Gautam Adani would like to forget his tryst with a nightmare exactly a year ago.
It was on January 24 last year that US short seller Hindenburg Research came out with its damning report that accused the Indian tycoon reputed to be close to the Narendra Modi-government of accounting fraud and stock market manipulation through a labyrinth of offshore investment vehicles housed in several global tax havens.
The mayhem in the markets that followed saw the market valuation of the listed Adani group firms plunge from Rs 19.23 lakh crore on January 23, 2023 — the day before the release of the report — to below Rs 7 lakh crore in late February.
The group then had to face another volley of accusations from a network of journalists banded together under the Organized Crime and Corruption Reporting Project (OCCRP), a bruising legal battle and a roving inquiry by the capital markets regulator.
A gut-wrenching year later, there are indications that the nightmare is almost over.
At the close of trading on Tuesday, the 10-listed stocks of the conglomerate had a combined market value of nearly Rs 14.65 lakh crore – reclaiming more than 76 per cent of the market value a year ago.
Gautam Adani is now the second richest Asian according to the Bloomberg Billionaires Index with a net worth of $94.2 billion.

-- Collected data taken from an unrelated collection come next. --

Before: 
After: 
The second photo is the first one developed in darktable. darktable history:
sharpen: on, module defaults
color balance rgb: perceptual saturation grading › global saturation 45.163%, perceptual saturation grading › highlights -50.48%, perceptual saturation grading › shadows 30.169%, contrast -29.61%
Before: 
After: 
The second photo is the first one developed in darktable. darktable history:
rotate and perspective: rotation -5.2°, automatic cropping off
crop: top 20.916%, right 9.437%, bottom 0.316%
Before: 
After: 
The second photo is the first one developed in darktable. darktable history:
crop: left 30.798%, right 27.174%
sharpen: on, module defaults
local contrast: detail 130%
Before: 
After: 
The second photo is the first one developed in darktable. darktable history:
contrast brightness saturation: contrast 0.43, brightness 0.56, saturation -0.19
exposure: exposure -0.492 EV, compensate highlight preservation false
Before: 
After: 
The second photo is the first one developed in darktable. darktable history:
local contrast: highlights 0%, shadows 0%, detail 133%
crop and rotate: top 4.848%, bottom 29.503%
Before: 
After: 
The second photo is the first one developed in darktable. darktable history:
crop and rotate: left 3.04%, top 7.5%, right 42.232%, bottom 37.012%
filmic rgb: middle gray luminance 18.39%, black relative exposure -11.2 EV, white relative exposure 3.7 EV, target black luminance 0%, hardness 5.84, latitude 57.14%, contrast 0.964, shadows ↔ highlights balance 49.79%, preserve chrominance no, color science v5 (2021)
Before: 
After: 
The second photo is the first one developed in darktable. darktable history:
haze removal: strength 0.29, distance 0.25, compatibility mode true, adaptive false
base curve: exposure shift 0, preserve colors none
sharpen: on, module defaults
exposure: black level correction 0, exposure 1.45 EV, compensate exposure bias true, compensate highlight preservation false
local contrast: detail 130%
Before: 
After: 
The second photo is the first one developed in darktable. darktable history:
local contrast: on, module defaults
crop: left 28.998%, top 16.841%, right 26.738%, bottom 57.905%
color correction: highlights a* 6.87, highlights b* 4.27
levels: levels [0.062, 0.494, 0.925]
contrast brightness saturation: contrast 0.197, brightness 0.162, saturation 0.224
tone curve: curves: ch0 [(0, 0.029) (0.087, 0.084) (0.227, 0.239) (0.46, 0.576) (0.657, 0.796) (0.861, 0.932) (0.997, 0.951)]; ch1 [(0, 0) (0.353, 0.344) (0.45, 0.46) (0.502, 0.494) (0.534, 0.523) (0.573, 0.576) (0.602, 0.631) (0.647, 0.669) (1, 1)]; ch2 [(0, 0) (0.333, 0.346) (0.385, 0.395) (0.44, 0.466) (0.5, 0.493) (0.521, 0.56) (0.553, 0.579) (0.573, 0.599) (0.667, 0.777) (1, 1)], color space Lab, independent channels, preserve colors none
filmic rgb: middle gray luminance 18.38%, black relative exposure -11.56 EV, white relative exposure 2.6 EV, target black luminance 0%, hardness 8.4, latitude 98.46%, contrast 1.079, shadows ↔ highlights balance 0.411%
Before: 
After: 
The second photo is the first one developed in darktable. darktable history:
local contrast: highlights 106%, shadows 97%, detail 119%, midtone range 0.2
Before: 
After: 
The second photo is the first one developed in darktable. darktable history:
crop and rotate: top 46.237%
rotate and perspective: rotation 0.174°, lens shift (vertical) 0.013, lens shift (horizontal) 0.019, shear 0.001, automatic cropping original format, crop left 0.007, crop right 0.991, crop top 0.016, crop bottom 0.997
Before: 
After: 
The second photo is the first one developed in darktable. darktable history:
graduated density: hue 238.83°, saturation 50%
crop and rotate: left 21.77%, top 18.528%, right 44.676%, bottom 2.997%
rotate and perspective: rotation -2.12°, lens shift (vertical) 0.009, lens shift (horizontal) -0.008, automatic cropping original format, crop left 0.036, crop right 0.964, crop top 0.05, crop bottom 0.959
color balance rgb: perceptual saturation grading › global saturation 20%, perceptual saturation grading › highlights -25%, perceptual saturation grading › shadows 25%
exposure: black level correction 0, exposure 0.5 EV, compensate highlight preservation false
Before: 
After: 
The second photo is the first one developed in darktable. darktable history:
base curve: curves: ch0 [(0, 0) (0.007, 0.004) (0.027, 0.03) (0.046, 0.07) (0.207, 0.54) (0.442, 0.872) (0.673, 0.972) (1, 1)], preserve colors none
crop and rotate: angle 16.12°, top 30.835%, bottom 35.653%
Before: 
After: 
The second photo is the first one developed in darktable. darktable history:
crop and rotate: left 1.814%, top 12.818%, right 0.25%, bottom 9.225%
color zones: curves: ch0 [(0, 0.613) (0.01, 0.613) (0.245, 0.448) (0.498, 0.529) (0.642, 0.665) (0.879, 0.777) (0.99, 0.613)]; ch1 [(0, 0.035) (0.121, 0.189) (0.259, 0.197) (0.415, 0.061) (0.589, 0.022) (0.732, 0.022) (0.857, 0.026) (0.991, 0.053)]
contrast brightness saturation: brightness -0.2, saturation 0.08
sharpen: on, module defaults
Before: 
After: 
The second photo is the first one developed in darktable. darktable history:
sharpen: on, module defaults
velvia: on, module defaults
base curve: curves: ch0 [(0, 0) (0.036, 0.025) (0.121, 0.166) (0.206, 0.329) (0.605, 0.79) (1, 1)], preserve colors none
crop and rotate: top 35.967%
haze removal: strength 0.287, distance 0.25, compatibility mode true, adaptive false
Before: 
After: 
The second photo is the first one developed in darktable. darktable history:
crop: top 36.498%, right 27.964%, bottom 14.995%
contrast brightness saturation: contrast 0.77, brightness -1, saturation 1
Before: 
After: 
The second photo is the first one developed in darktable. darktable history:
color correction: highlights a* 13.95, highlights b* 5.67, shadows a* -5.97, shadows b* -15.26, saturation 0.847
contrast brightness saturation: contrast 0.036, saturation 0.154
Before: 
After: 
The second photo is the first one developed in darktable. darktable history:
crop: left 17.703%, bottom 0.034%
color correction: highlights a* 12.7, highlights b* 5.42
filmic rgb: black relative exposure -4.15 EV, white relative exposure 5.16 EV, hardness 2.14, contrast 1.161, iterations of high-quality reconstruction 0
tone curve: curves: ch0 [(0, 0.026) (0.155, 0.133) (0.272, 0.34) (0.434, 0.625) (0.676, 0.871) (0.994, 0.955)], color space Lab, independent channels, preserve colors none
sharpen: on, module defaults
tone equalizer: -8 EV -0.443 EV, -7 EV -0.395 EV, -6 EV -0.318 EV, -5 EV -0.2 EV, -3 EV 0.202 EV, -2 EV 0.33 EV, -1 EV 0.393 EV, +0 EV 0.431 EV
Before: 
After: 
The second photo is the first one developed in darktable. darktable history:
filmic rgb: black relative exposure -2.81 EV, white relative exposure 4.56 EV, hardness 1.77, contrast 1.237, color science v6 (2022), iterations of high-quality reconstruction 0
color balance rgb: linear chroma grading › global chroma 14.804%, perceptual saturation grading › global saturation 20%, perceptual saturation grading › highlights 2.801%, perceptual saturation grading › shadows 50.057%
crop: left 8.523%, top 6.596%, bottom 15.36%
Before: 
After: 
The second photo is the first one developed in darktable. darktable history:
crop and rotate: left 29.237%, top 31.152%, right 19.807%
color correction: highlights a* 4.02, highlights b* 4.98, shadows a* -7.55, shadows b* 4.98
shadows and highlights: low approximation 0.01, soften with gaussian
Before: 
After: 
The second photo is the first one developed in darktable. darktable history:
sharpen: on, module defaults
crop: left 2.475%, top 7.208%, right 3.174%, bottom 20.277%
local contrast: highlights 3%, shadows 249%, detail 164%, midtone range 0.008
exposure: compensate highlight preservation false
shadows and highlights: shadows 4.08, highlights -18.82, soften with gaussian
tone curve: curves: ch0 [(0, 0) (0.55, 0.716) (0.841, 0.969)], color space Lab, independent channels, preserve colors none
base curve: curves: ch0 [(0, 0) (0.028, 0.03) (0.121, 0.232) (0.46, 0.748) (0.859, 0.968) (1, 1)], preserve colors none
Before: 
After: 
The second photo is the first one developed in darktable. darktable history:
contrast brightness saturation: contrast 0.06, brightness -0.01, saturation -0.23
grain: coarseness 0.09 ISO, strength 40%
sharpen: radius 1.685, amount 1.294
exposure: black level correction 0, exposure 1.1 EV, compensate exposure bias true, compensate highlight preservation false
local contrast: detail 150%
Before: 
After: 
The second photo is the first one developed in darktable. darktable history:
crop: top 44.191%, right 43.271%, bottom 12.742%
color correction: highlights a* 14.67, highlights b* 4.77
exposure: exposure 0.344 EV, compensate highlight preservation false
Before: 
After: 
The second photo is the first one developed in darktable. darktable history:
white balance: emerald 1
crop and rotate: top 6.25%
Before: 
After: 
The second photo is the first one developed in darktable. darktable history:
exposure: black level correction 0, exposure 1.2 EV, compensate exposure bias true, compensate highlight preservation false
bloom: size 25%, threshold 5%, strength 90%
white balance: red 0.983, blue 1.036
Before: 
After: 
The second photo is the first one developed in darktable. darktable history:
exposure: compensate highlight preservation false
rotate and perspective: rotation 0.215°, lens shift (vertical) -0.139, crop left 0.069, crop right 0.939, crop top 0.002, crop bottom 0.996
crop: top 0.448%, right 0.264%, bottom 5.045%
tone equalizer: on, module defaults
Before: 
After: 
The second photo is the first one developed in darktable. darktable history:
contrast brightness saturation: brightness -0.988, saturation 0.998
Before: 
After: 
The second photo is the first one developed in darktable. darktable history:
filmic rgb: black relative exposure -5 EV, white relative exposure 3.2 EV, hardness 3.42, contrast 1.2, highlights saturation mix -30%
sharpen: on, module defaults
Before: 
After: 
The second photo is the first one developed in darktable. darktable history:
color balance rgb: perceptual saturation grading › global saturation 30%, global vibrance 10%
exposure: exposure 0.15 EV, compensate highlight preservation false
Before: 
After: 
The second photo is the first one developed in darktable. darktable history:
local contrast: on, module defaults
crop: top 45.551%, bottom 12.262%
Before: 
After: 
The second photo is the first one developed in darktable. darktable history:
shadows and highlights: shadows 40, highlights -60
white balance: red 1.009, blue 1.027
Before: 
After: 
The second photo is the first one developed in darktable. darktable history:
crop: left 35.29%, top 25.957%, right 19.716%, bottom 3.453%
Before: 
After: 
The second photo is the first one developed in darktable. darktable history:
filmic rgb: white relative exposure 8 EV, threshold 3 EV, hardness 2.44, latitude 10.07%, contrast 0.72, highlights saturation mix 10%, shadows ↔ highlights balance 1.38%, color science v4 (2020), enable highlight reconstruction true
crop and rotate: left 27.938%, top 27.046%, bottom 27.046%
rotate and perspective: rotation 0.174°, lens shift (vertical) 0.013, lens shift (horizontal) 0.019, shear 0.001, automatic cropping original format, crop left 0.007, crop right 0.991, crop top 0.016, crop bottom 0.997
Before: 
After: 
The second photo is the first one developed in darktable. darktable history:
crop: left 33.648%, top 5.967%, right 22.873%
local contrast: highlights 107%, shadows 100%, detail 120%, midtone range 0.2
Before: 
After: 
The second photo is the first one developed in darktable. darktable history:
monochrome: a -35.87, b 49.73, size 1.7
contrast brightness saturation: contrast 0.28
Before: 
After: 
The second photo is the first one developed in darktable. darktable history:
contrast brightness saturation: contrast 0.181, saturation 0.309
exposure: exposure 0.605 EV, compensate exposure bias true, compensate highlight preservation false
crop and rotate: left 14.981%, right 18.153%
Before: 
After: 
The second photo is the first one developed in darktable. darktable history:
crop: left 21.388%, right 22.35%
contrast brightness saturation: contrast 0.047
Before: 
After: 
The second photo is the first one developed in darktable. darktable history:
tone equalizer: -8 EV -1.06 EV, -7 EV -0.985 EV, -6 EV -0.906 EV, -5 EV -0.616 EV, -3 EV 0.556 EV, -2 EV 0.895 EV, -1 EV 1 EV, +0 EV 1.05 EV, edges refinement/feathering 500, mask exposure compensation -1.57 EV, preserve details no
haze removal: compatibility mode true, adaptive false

After the Hindenburg report, he had slipped to the 25th spot.
The steady improvement in the market value has been attributed to investments made by GQG Capital Partners and the group’s decision to cut share-backed debt.
There were other plusses for the group as 2023 rolled on — the good showing of
the BJP in three states in December 2023, which raised hopes the party may return to power at the Centre, and the favourable Supreme Court judgement, which said there was no ground to transfer the Hindenburg case probe to a Special Investigation Team (SIT).